In essence, the constitutional obligation of recording reasons for departing from the norm must strictly be conformed with. Invocation of the power without bowing down to the constitutional mandate would render the order of penalty void. The same has been held by the Hon’ble Apex Court in the case of Union of India vs. Tulsiram Patel, (1985) 3 SCC 398 . 14. While passing the impugned order, the respondent was of the view that the Disciplinary Authority was competent to dismiss the petitioner from service by invoking Rule 19 (ii) and that it was not "reasonably practicable" to hold an enquiry. There is no independent finding about whether the Disciplinary Authority rightly invoked Rule 19 (ii) and whether the reason for invoking the power was recorded in writing justifying the satisfaction on the part of the authority to dispense with the enquiry” The Hon’ble Supreme Court in the case of Jaswant Singh vs. State of Punjab & Ors., reported in (1991) 1 SCC 362 , in para 5 has observed as under:- “5. The impugned order of April 7, 1981 itself contains the reasons for dispensing with the inquiry contemplated by Article 311(2) of the Constitution. Paragraph 3 of the said order, which we have extracted earlier, gives two reasons in support of the satisfaction that it was not reasonably practicable to hold a departmental enquiry against the appellant. These are (i) the appellant has thrown threats that he with the help of other police employees will not allow holding of any departmental enquiry against him and (ii) he and his associates will not hesitate to cause physical injury to the witnesses as well as the enquiry officer. Now as stated earlier after the two Revision Applications were allowed on October 13, 1980. the appellant had re-joined service as Head Constable on March 5, 1981 but he was immediately placed under suspension. Thereafter, two show cause notices dated April 4, 1981 were issued against him calling upon him to reply thereto within 10 days after the receipt thereof. Before the service of these notices the incident of alleged attempt to commit suicide took place on the morning of April 6, 1981 at about 11.00 a.m. In that incident the appellant sustained an injury on his right arm with a knife.
Before the service of these notices the incident of alleged attempt to commit suicide took place on the morning of April 6, 1981 at about 11.00 a.m. In that incident the appellant sustained an injury on his right arm with a knife. He was, therefore, hospitalised and while he was in hospital the two show cause notices were served on him at about 10.00 p.m. on April 6, 1981. Before the appellant could reply to show cause notices the third respondent passed the impugned order on the very next day i.e.

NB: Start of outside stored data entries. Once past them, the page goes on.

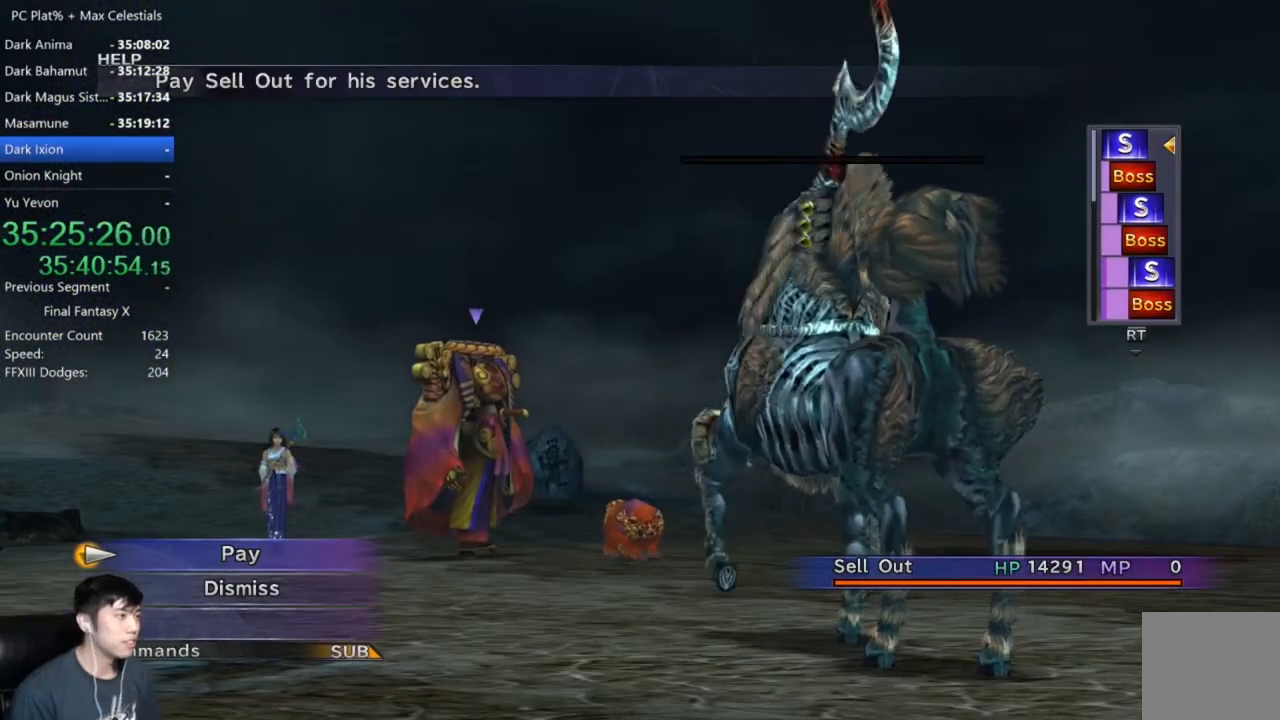
Gameplay with a controller (Xbox layout); each line is a JSON object with the inputs held at the frame after it. "events" lists button and stick changes between this image and that frame as [ms after this image, input, new state], when the widget could be followed in between.
{"buttons": [], "left_stick": "center", "right_stick": "center", "events": [[133, "A", "down"], [233, "A", "up"], [367, "DPAD_RIGHT", "down"], [467, "DPAD_RIGHT", "up"]]}
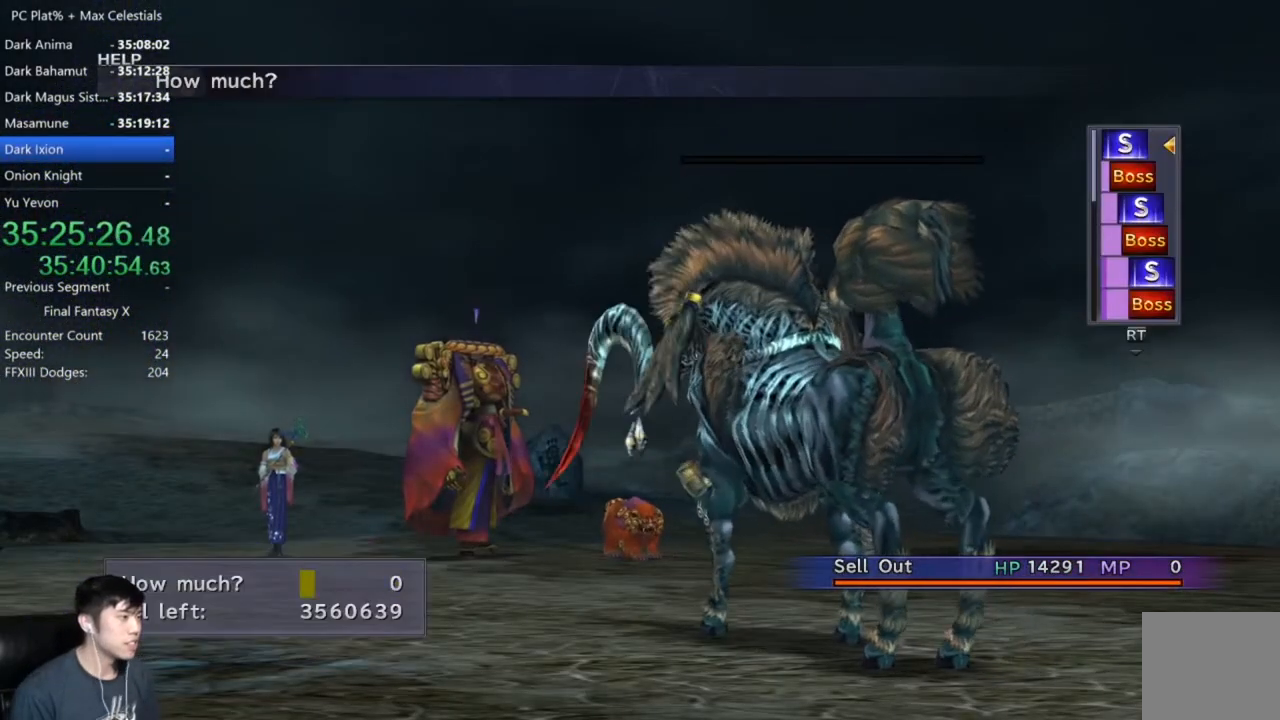
{"buttons": [], "left_stick": "center", "right_stick": "center", "events": [[100, "DPAD_RIGHT", "down"], [167, "DPAD_RIGHT", "up"]]}
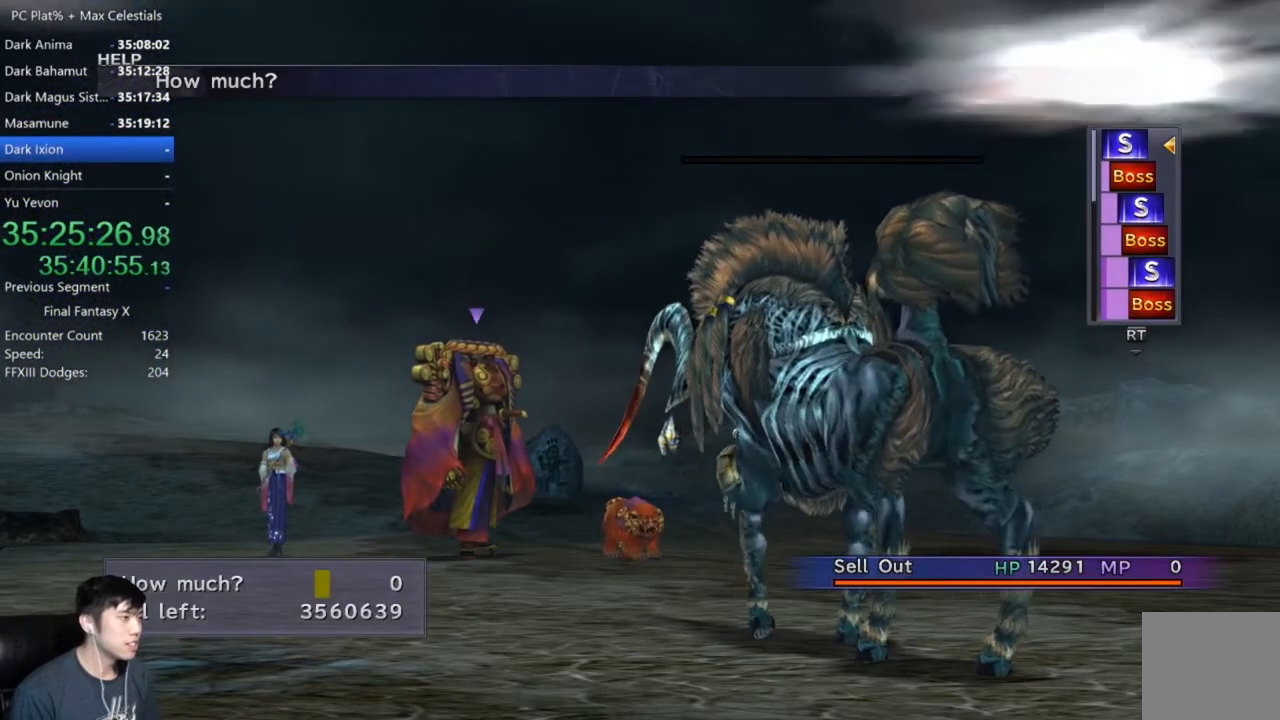
{"buttons": [], "left_stick": "center", "right_stick": "center", "events": [[200, "DPAD_UP", "down"], [267, "DPAD_UP", "up"], [367, "DPAD_RIGHT", "down"], [467, "DPAD_RIGHT", "up"]]}
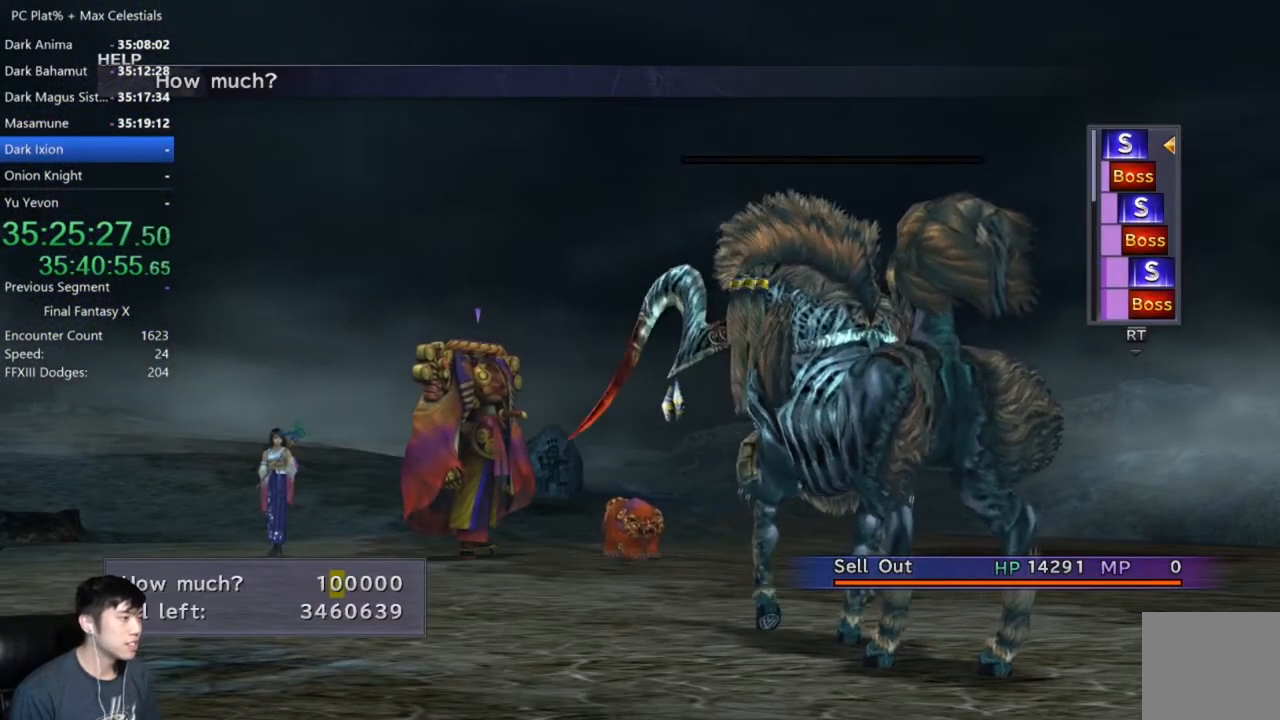
{"buttons": [], "left_stick": "center", "right_stick": "center", "events": [[67, "DPAD_DOWN", "down"], [134, "DPAD_DOWN", "up"], [234, "DPAD_DOWN", "down"], [300, "DPAD_DOWN", "up"], [367, "DPAD_DOWN", "down"], [434, "DPAD_DOWN", "up"]]}
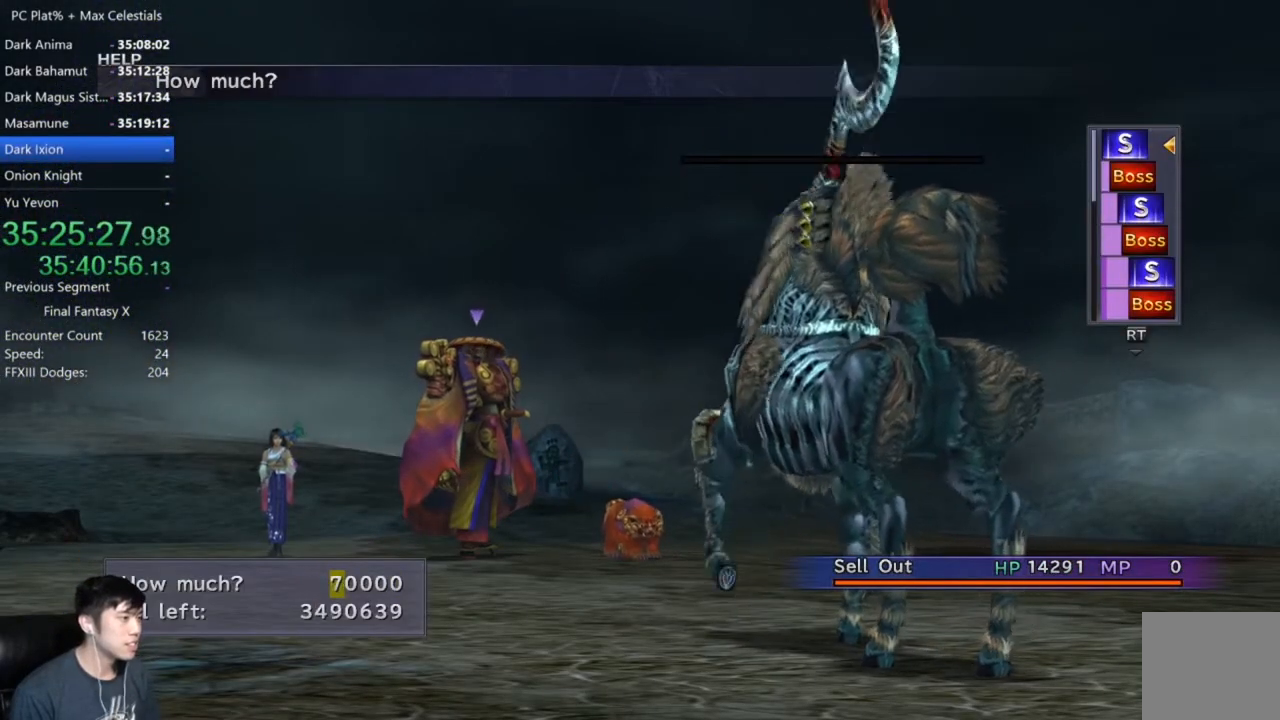
{"buttons": [], "left_stick": "center", "right_stick": "center", "events": [[267, "A", "down"], [333, "A", "up"], [400, "A", "down"], [467, "A", "up"]]}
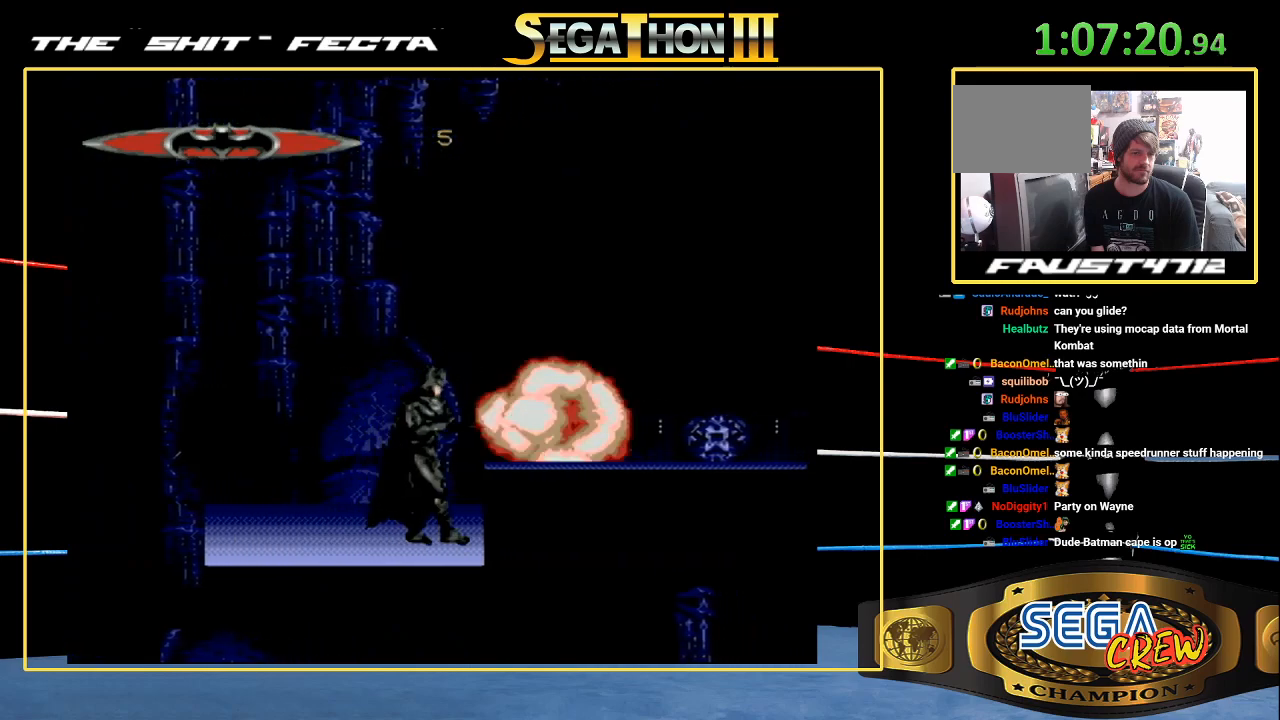
Gameplay with a controller (Xbox layout); each line is a JSON object with the inputs held at the frame after it. "events" lists button and stick changes between this image and that frame as [ms after this image, input, new state], when the widget could be followed in between. Not read: L1 L2 L3 R1 R2 R3.
{"buttons": ["B", "DPAD_RIGHT"], "events": [[67, "B", "down"]]}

April 7, 1981. Now the earlier departmental enquiries were duly conducted against the appellant and there is no allegation that the department had found any difficulty in examining witnesses in the said inquiries. After the Revision Applications were allowed the show cause notices were issued and 10 days time was given to the appellant to put in his replies thereto. We, therefore, enquired from the learned Counsel for the respondents to point out what impelled respondent No. 3 to take a decision that it was necessary to forthwith terminate the services of the appellant without holding an inquiry as required by Article 311(2). The learned Counsel for the respondents could only point out Clause (iv)(a) of sub-para 29(A) of the counter which reads as under: “The order dated 7.4.81 was passed as the petitioner's activities were objectionable. He was instigating his fellow police officials to cause indiscipline, show insubordination and exhibit disloyalty, spreading discontentment and hatred, etc. and his retention in service was adjudged harmful.” This is no more than a mere reproduction of paragraph 3 of the impugned order. Our attention was not drawn to any material existing on the date of the impugned order in support of the allegation contained in paragraph 3 thereof that the appellant had thrown threats that he and his companions will not allow holding of any departmental enquiry against him and that they would not hesitate to cause physical injury to the witnesses as well as the enquiry officer if any such attempt was made. It was incumbent on the respondents to disclose to the Court the material in existence at the date of the passing of the impugned order in support of the subjective satisfaction recorded by respondent No. 3 in the impugned order.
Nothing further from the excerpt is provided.